─── Extract provided

# 1947 8N Junction Block or Resistor Block?



## Bigfoot365 (Sep 27, 2006)

I am restoring a 1947 model 8N (S/N in the 27000 range) and I'm a little confused by the electrical system info in the FO-4 shop manual. I rescued the tractor from a field rusting away, and the wiring had fallen apart. The voltage regulator was rusted beyond recognition, and there was a junction block on the opposite side.

I purchased an 8N10505B regulator that was listed for use by my S/N range, and I noticed that the Resistor Block was also listed for my S/N range so I purchased that as well. I have no idea if the tractor originally came with the junction block rather than the resistor block - which should I use?

The FO-4 manual shows the resistor block for early 8N's but also indicates a cutout rather than the voltage regulator. The manual only shows the junction block used with the newer side mount distributor models.

Any suggestions?

──────
─── Data extract

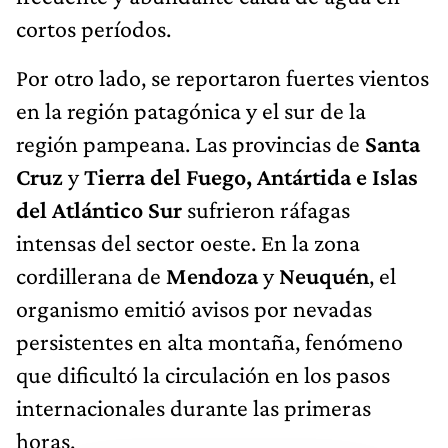
cortos períodos.
Por otro lado, se reportaron fuertes vientos
en la región patagónica y el sur de la
región pampeana. Las provincias de
Santa
Cruz
y
Tierra del Fuego, Antártida e Islas
del Atlántico Sur
sufrieron ráfagas
intensas del sector oeste. En la zona
cordillerana de
Mendoza
y
Neuquén
, el
organismo emitió avisos por nevadas
persistentes en alta montaña, fenómeno
que dificultó la circulación en los pasos
internacionales durante las primeras
horas.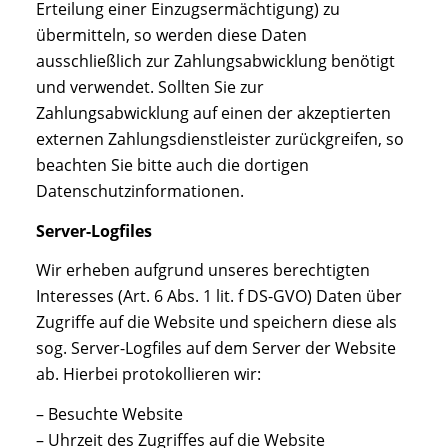
Erteilung einer Einzugsermächtigung) zu
übermitteln, so werden diese Daten
ausschließlich zur Zahlungsabwicklung benötigt
und verwendet. Sollten Sie zur
Zahlungsabwicklung auf einen der akzeptierten
externen Zahlungsdienstleister zurückgreifen, so
beachten Sie bitte auch die dortigen
Datenschutzinformationen.
Server-Logfiles
Wir erheben aufgrund unseres berechtigten
Interesses (Art. 6 Abs. 1 lit. f DS-GVO) Daten über
Zugriffe auf die Website und speichern diese als
sog. Server-Logfiles auf dem Server der Website
ab. Hierbei protokollieren wir:
– Besuchte Website
– Uhrzeit des Zugriffes auf die Website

──────

■ Your assignment:
In the forum post about the 1947 8N tractor, what part number is the regulator the poster bought? The records have no connection to the forum post.

■ Expected answer:
8N10505B